Plain-text document sources
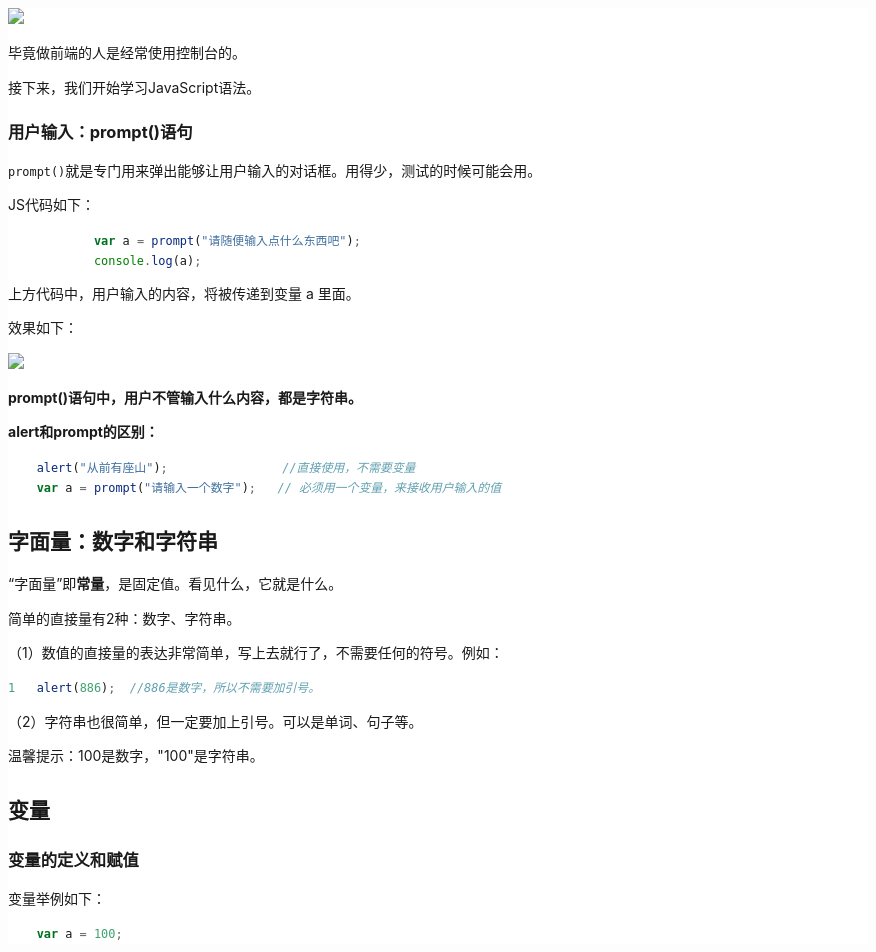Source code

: ![](http://img.smyhvae.com/20180116_2010.png)

毕竟做前端的人是经常使用控制台的。

接下来，我们开始学习JavaScript语法。

### 用户输入：prompt()语句

`prompt()`就是专门用来弹出能够让用户输入的对话框。用得少，测试的时候可能会用。

JS代码如下：

```javascript
			var a = prompt("请随便输入点什么东西吧");
			console.log(a);
```

上方代码中，用户输入的内容，将被传递到变量 a 里面。

效果如下：

![](http://img.smyhvae.com/20180116_2230.gif)

**prompt()语句中，用户不管输入什么内容，都是字符串。**

**alert和prompt的区别：**

```javascript
	alert("从前有座山");                //直接使用，不需要变量
	var a = prompt("请输入一个数字");   // 必须用一个变量，来接收用户输入的值
```

## 字面量：数字和字符串

“字面量”即**常量**，是固定值。看见什么，它就是什么。

简单的直接量有2种：数字、字符串。

（1）数值的直接量的表达非常简单，写上去就行了，不需要任何的符号。例如：

```javascript
1	alert(886);  //886是数字，所以不需要加引号。
```

（2）字符串也很简单，但一定要加上引号。可以是单词、句子等。

温馨提示：100是数字，"100"是字符串。


## 变量

### 变量的定义和赋值

变量举例如下：

```javascript
	var a = 100;
```
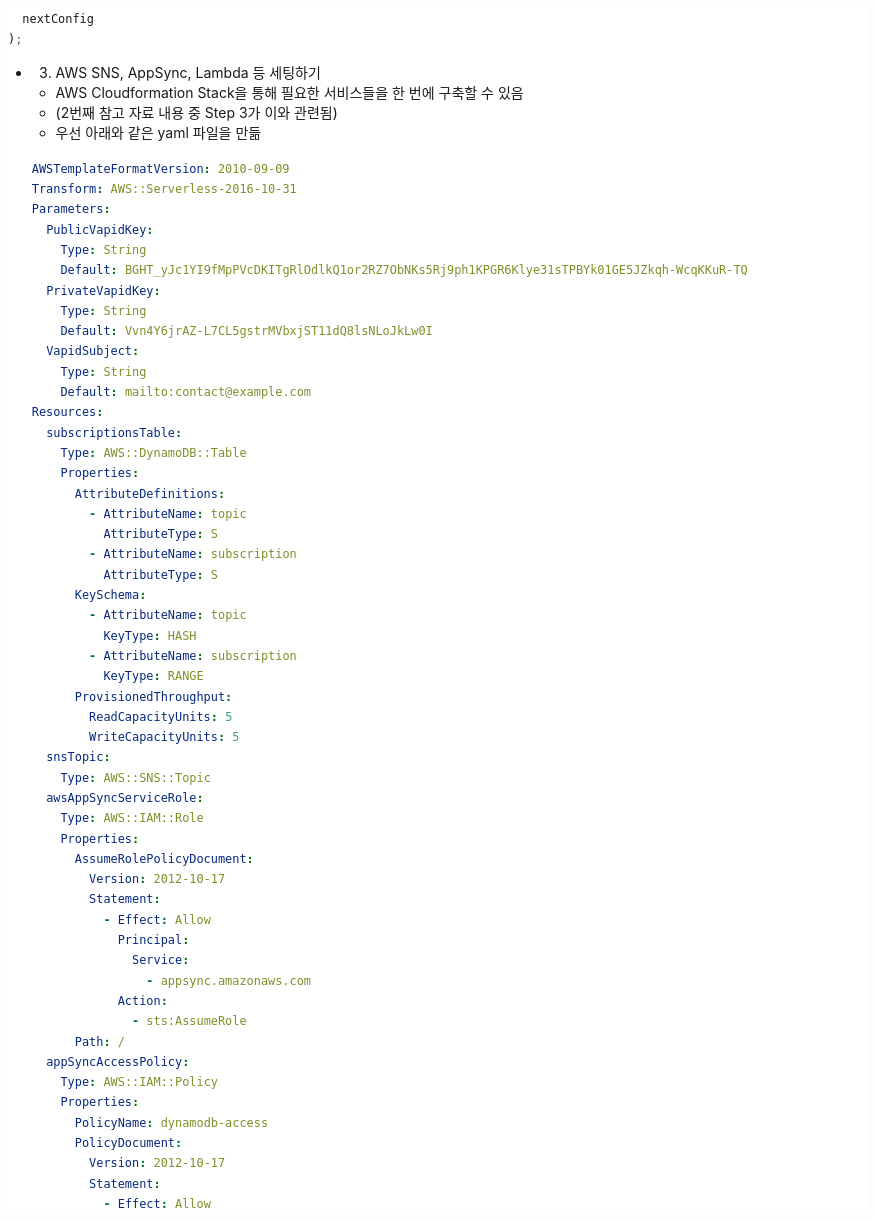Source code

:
   ```js
    nextConfig
  );
  ```

- 3. AWS SNS, AppSync, Lambda 등 세팅하기

  - AWS Cloudformation Stack을 통해 필요한 서비스들을 한 번에 구축할 수 있음
  - (2번째 참고 자료 내용 중 Step 3가 이와 관련됨)
  - 우선 아래와 같은 yaml 파일을 만듦

  ```yaml
  AWSTemplateFormatVersion: 2010-09-09
  Transform: AWS::Serverless-2016-10-31
  Parameters:
    PublicVapidKey:
      Type: String
      Default: BGHT_yJc1YI9fMpPVcDKITgRlOdlkQ1or2RZ7ObNKs5Rj9ph1KPGR6Klye31sTPBYk01GE5JZkqh-WcqKKuR-TQ
    PrivateVapidKey:
      Type: String
      Default: Vvn4Y6jrAZ-L7CL5gstrMVbxjST11dQ8lsNLoJkLw0I
    VapidSubject:
      Type: String
      Default: mailto:contact@example.com
  Resources:
    subscriptionsTable:
      Type: AWS::DynamoDB::Table
      Properties:
        AttributeDefinitions:
          - AttributeName: topic
            AttributeType: S
          - AttributeName: subscription
            AttributeType: S
        KeySchema:
          - AttributeName: topic
            KeyType: HASH
          - AttributeName: subscription
            KeyType: RANGE
        ProvisionedThroughput:
          ReadCapacityUnits: 5
          WriteCapacityUnits: 5
    snsTopic:
      Type: AWS::SNS::Topic
    awsAppSyncServiceRole:
      Type: AWS::IAM::Role
      Properties:
        AssumeRolePolicyDocument:
          Version: 2012-10-17
          Statement:
            - Effect: Allow
              Principal:
                Service:
                  - appsync.amazonaws.com
              Action:
                - sts:AssumeRole
        Path: /
    appSyncAccessPolicy:
      Type: AWS::IAM::Policy
      Properties:
        PolicyName: dynamodb-access
        PolicyDocument:
          Version: 2012-10-17
          Statement:
            - Effect: Allow
  ```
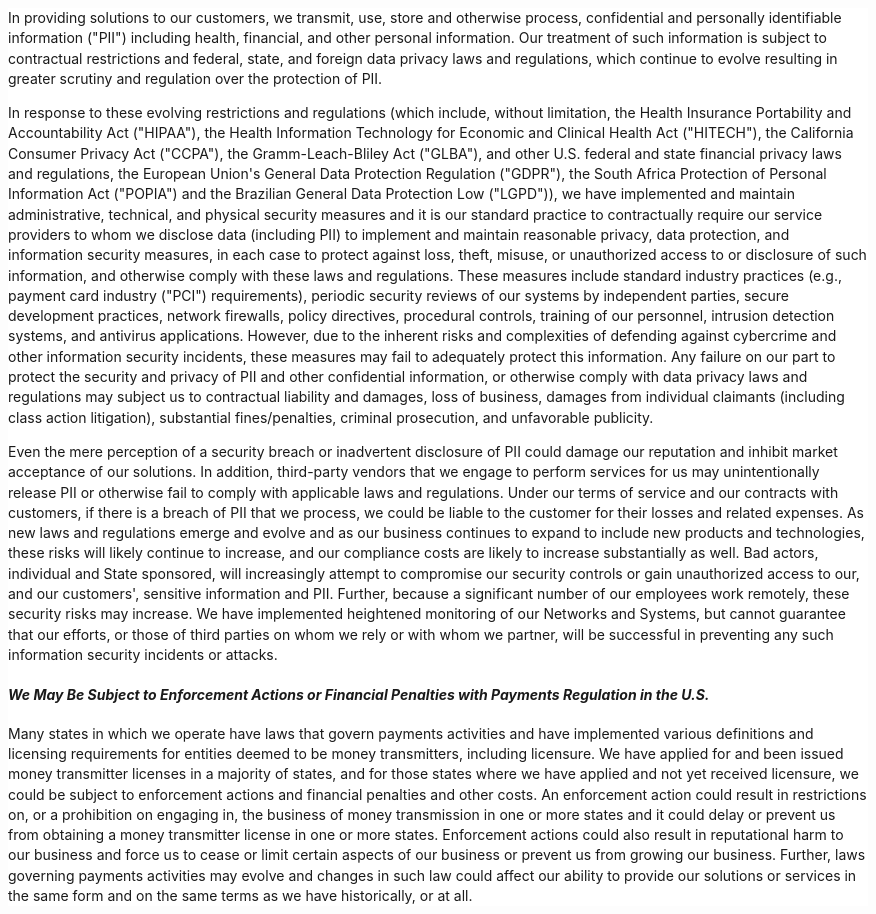 In providing solutions to our customers, we transmit, use, store and otherwise process, confidential and personally identifiable information ("PII") including health, financial, and other personal information. Our treatment of such information is subject to contractual restrictions and federal, state, and foreign data privacy laws and regulations, which continue to evolve resulting in greater scrutiny and regulation over the protection of PII.

In response to these evolving restrictions and regulations (which include, without limitation, the Health Insurance Portability and Accountability Act ("HIPAA"), the Health Information Technology for Economic and Clinical Health Act ("HITECH"), the California Consumer Privacy Act ("CCPA"), the Gramm-Leach-Bliley Act ("GLBA"), and other U.S. federal and state financial privacy laws and regulations, the European Union's General Data Protection Regulation ("GDPR"), the South Africa Protection of Personal Information Act ("POPIA") and the Brazilian General Data Protection Low ("LGPD")), we have implemented and maintain administrative, technical, and physical security measures and it is our standard practice to contractually require our service providers to whom we disclose data (including PII) to implement and maintain reasonable privacy, data protection, and information security measures, in each case to protect against loss, theft, misuse, or unauthorized access to or disclosure of such information, and otherwise comply with these laws and regulations. These measures include standard industry practices (e.g., payment card industry ("PCI") requirements), periodic security reviews of our systems by independent parties, secure development practices, network firewalls, policy directives, procedural controls, training of our personnel, intrusion detection systems, and antivirus applications. However, due to the inherent risks and complexities of defending against cybercrime and other information security incidents, these measures may fail to adequately protect this information. Any failure on our part to protect the security and privacy of PII and other confidential information, or otherwise comply with data privacy laws and regulations may subject us to contractual liability and damages, loss of business, damages from individual claimants (including class action litigation), substantial fines/penalties, criminal prosecution, and unfavorable publicity.

Even the mere perception of a security breach or inadvertent disclosure of PII could damage our reputation and inhibit market acceptance of our solutions. In addition, third-party vendors that we engage to perform services for us may unintentionally release PII or otherwise fail to comply with applicable laws and regulations. Under our terms of service and our contracts with customers, if there is a breach of PII that we process, we could be liable to the customer for their losses and related expenses. As new laws and regulations emerge and evolve and as our business continues to expand to include new products and technologies, these risks will likely continue to increase, and our compliance costs are likely to increase substantially as well. Bad actors, individual and State sponsored, will increasingly attempt to compromise our security controls or gain unauthorized access to our, and our customers', sensitive information and PII. Further, because a significant number of our employees work remotely, these security risks may increase. We have implemented heightened monitoring of our Networks and Systems, but cannot guarantee that our efforts, or those of third parties on whom we rely or with whom we partner, will be successful in preventing any such information security incidents or attacks.

#### *We May Be Subject to Enforcement Actions or Financial Penalties with Payments Regulation in the U.S.*

Many states in which we operate have laws that govern payments activities and have implemented various definitions and licensing requirements for entities deemed to be money transmitters, including licensure. We have applied for and been issued money transmitter licenses in a majority of states, and for those states where we have applied and not yet received licensure, we could be subject to enforcement actions and financial penalties and other costs. An enforcement action could result in restrictions on, or a prohibition on engaging in, the business of money transmission in one or more states and it could delay or prevent us from obtaining a money transmitter license in one or more states. Enforcement actions could also result in reputational harm to our business and force us to cease or limit certain aspects of our business or prevent us from growing our business. Further, laws governing payments activities may evolve and changes in such law could affect our ability to provide our solutions or services in the same form and on the same terms as we have historically, or at all.
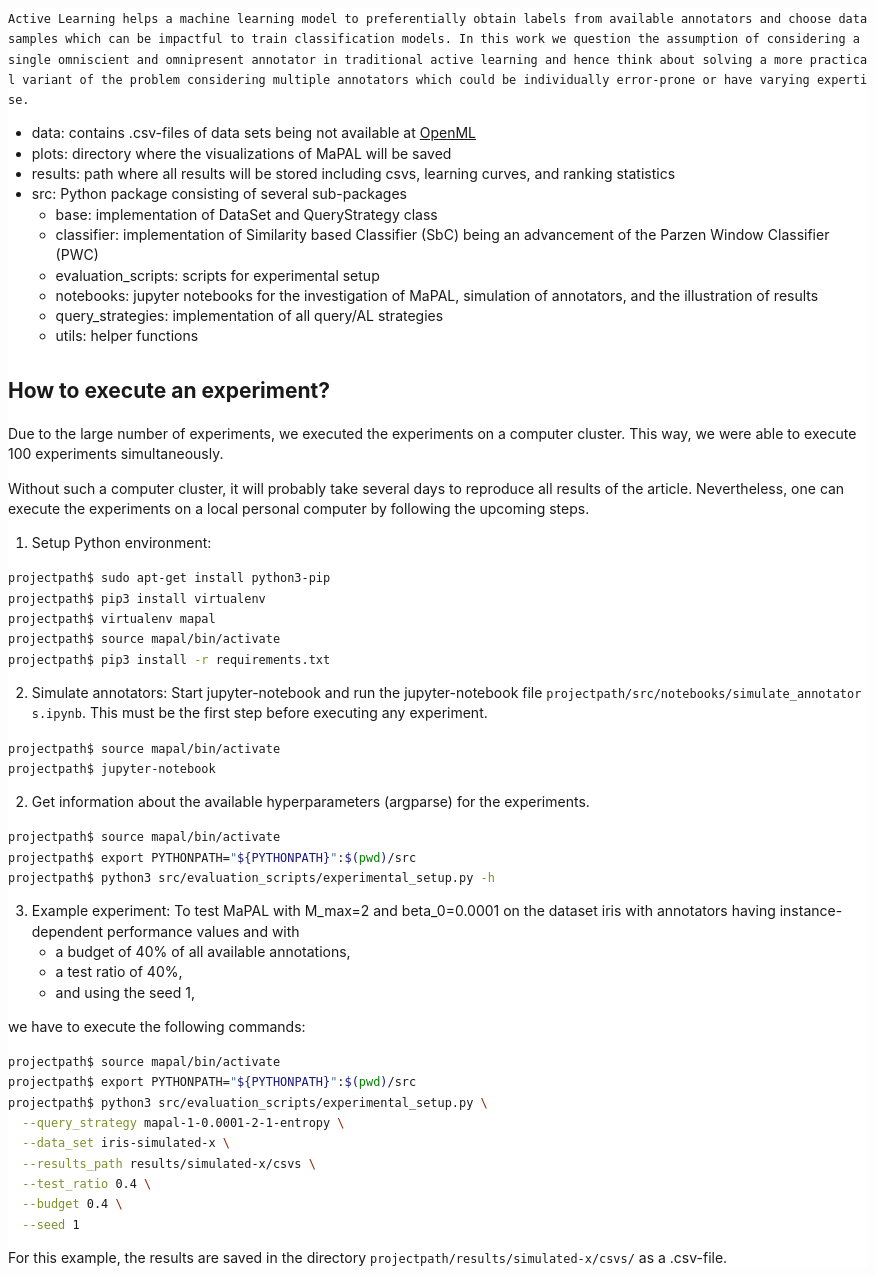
 ```Active Learning helps a machine learning model to preferentially obtain labels from available annotators and choose data samples which can be impactful to train classification models. In this work we question the assumption of considering a single omniscient and omnipresent annotator in traditional active learning and hence think about solving a more practical variant of the problem considering multiple annotators which could be individually error-prone or have varying expertise.```
- data: contains .csv-files of data sets being not available at [OpenML](https://www.openml.org/home)
- plots: directory where the visualizations of MaPAL will be saved
- results: path where all results will be stored including csvs, learning curves, and ranking statistics
- src: Python package consisting of several sub-packages
    - base: implementation of DataSet and QueryStrategy class
    - classifier: implementation of Similarity based Classifier (SbC) being an advancement of the Parzen Window Classifier (PWC) 
    - evaluation_scripts: scripts for experimental setup
    - notebooks: jupyter notebooks for the investigation of MaPAL, simulation of annotators, and the illustration of results
    - query_strategies: implementation of all query/AL strategies
    - utils: helper functions

## How to execute an experiment?
Due to the large number of experiments, we executed the experiments on a computer cluster. This way, we were able to execute 100 experiments simultaneously. 

Without such a computer cluster, it will  probably take several days to reproduce all results of the article. Nevertheless, one can execute the 
experiments on a local personal computer by following the upcoming steps.

1. Setup Python environment:
```bash
projectpath$ sudo apt-get install python3-pip
projectpath$ pip3 install virtualenv
projectpath$ virtualenv mapal
projectpath$ source mapal/bin/activate
projectpath$ pip3 install -r requirements.txt
```
2. Simulate annotators: Start jupyter-notebook and run the jupyter-notebook file `projectpath/src/notebooks/simulate_annotators.ipynb`. This must be the first step before executing any experiment.
```bash
projectpath$ source mapal/bin/activate
projectpath$ jupyter-notebook
```
2. Get information about the available hyperparameters (argparse) for the experiments.
```bash
projectpath$ source mapal/bin/activate
projectpath$ export PYTHONPATH="${PYTHONPATH}":$(pwd)/src
projectpath$ python3 src/evaluation_scripts/experimental_setup.py -h
```
3. Example experiment: To test MaPAL with M_max=2 and beta_0=0.0001 on the dataset iris with annotators having instance-dependent performance values and with
    - a budget of 40% of all available annotations, 
    - a test ratio of 40%, 
    - and using the seed 1,
    
we have to execute the following commands:
```bash
projectpath$ source mapal/bin/activate
projectpath$ export PYTHONPATH="${PYTHONPATH}":$(pwd)/src
projectpath$ python3 src/evaluation_scripts/experimental_setup.py \
  --query_strategy mapal-1-0.0001-2-1-entropy \
  --data_set iris-simulated-x \
  --results_path results/simulated-x/csvs \
  --test_ratio 0.4 \
  --budget 0.4 \
  --seed 1
```
For this example, the results are saved in the directory `projectpath/results/simulated-x/csvs/` as a .csv-file.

Work request
Return word for word the lines from the beginning of the entries through the line that contains "上方代码中，用户输入的内容，将被传递到变量 a 里面。", both ends included, but no pictures.

Exercise output
Source code

: ![](http://img.smyhvae.com/20180116_2010.png)

毕竟做前端的人是经常使用控制台的。

接下来，我们开始学习JavaScript语法。

### 用户输入：prompt()语句

`prompt()`就是专门用来弹出能够让用户输入的对话框。用得少，测试的时候可能会用。

JS代码如下：

```javascript
			var a = prompt("请随便输入点什么东西吧");
			console.log(a);
```

上方代码中，用户输入的内容，将被传递到变量 a 里面。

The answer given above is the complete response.